I want to give Share permission to my cifs share but I guess unix only able to give file permission like:

/usr/bin/chmod -R A+group@:full_set:fd:allow  pool/test  

This is the bad way because I have couple of million file in some shares and the job took days! Every time I don't want to set every file in this directory.

At Windows side a file or folder has 2 different permission:
1- File permission.
2- Share permission.

If I use Share permission I don't need to set chmod every file or folder in directory, you need to just give a Share permission top of directory Ro or Rw than everything okay in few seconds.

Can I use the share permission on Solaris?

1 Answer 1


Yes, you can do that.

They are stored in a file for each share, you can access (ls) and modify (chmod) this file at the locations (assuming direct mount mapping)


where <pool> and <filesystem> is the mounted path of your ZFS file system, and <share> is the name of your CIFS share. Example:

FS:   pool0/users/bob
Path: /pool0/users/bob/.zfs/shares/bobs_home

But be careful: the share permissions can only be set for the whole share, no sub-divisions are possible. Additionally, all file ACLs are still valid and will be evaluated. Think of it as another gate - once you are through the "share" security gate, you must still pass the "file" security gate to finally get access.

It depends on your goals:

  • If you want to give different users a fixed set of permissions at different times, your case may be better served by using groups instead of users in the file ACLs. You add or remove a user from a group and he immediately gains or loses access from all files where the group has been set. Of course, sometimes you still have to remove or add a group itself, but it will most likely be not that frequent. You retain all granularity.

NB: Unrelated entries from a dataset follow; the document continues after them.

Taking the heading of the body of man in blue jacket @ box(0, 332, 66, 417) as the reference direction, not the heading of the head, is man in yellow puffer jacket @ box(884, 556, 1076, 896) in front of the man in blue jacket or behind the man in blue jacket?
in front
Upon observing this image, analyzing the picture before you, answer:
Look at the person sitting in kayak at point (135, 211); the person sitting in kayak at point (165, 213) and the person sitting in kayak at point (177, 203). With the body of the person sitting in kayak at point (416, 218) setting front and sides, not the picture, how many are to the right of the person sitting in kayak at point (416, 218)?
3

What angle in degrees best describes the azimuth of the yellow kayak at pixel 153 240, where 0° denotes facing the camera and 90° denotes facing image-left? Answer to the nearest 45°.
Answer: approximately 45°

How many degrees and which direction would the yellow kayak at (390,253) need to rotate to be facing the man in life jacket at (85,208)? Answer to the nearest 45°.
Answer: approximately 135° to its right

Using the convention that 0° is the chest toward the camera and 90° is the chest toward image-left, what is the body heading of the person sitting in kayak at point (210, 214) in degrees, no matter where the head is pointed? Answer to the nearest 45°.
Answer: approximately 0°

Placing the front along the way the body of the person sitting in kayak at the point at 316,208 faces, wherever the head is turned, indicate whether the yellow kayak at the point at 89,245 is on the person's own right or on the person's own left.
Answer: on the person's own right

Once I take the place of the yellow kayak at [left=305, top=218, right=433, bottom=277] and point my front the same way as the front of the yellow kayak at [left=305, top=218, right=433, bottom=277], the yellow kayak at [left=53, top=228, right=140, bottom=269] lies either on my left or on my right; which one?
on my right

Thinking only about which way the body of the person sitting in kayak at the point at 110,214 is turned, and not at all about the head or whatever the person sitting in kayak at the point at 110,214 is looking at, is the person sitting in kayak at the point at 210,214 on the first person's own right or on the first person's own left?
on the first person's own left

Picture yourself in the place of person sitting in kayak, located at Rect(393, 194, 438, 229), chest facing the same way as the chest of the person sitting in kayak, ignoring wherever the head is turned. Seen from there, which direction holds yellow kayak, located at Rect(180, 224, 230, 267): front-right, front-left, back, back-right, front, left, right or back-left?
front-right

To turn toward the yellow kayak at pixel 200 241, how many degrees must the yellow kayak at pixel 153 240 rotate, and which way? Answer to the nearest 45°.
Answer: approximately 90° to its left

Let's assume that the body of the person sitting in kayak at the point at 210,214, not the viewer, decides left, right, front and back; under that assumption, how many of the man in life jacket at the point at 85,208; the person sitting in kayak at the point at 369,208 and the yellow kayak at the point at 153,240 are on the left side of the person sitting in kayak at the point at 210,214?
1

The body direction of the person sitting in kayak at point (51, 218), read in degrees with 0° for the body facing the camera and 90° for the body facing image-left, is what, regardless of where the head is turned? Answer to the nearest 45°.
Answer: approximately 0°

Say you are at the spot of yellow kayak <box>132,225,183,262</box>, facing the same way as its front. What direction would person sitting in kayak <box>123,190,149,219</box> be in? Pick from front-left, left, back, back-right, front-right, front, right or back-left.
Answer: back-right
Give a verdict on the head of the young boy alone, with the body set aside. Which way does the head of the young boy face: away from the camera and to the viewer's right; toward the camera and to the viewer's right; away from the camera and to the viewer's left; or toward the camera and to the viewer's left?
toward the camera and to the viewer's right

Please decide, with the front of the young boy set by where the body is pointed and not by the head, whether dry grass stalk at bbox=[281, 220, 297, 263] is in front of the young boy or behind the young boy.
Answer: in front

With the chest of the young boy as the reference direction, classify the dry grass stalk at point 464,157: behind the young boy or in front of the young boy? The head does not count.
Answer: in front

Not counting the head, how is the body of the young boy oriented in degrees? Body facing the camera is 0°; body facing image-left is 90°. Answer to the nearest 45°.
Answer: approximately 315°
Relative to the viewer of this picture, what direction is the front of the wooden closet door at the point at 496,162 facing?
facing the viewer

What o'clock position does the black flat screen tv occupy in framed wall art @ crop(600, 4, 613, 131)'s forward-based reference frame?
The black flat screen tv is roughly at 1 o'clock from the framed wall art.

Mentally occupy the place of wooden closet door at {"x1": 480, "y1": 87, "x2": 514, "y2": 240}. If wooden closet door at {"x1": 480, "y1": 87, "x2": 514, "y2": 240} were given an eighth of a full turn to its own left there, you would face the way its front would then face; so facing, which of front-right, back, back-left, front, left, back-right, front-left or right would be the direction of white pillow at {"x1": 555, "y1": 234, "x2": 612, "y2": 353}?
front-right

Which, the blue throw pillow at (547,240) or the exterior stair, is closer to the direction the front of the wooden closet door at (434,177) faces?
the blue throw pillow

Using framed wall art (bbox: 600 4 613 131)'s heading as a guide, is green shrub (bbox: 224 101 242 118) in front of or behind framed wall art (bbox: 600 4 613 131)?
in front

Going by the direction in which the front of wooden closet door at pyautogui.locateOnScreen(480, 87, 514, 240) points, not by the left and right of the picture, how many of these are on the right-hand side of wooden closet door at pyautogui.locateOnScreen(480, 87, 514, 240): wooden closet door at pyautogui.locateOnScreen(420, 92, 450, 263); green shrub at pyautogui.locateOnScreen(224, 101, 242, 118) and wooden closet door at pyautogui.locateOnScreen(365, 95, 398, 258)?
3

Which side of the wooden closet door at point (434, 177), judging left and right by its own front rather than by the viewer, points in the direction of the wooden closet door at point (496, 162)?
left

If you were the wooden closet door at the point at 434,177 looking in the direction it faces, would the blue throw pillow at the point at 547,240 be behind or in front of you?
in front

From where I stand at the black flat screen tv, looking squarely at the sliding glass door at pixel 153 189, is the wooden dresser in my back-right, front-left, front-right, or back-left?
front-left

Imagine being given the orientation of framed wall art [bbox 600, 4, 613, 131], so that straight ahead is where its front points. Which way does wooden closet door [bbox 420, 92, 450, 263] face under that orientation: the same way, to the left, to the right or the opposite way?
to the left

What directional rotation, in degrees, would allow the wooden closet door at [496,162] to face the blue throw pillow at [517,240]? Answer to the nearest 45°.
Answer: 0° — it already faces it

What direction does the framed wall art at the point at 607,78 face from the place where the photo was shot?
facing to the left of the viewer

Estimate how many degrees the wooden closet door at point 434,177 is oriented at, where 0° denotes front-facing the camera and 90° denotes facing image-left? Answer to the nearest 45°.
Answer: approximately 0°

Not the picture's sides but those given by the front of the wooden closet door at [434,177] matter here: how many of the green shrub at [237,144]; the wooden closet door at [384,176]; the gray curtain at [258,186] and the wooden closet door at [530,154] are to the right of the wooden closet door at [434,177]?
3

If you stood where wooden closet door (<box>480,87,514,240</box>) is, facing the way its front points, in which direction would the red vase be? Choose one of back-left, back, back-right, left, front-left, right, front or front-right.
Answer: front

  • If you want to have different "views" on the data without changing the files at all, even at the same time, share permissions might be what you want. You can create one or multiple shares (each with different share ACLs and names, referencing the same dataset) and quickly allow/deny users or groups to access what's behind. If users can also login locally, they can of curse circumvent these permissions.

  • Thank you for answer but I could not figure out how its working.
    – Ozbit
    Commented May 25, 2017 at 15:00
  • @Morphinz You just use chmod, for example to add a read/traverse permission for group sales: chmod A+group:sales:r-x---a-R-c--s:-------:allow /yourpool/yourfilesystem/.zfs/shares/yoursharename. Note that when accessing the path at .zfs (the hidden directory), your shell expansion does not work, so you have to type that in manually (afterwards it works as normal).
    – user121391
    Commented May 29, 2017 at 7:11
  • I did that like you said but i use DC user instead group and it didn't work. I cant access my files from Windows. I should try again. I will write new comment when i try.
    – Ozbit
    Commented May 29, 2017 at 7:29
  • @Morphinz Do your DC user permissions work on normal files? If yes, then try restarting the CIFS service on Solaris. If not, your problem lies on the auth part, have a look at idmap and its log messages.
    – user121391
    Commented May 29, 2017 at 11:22
  • Yes DC user permissions works. And i can access my shares if i use standart permission set. When i give Share permission like you said, i can see permission set from windows side. I tried full set instead read only, i can confirm from windows side the share permission has been set but i don't have access into share. Its weird. What ever I'm leaving unix and i change my arch to Arch Linux. A new adventure is waiting for me. Thank you for your effort.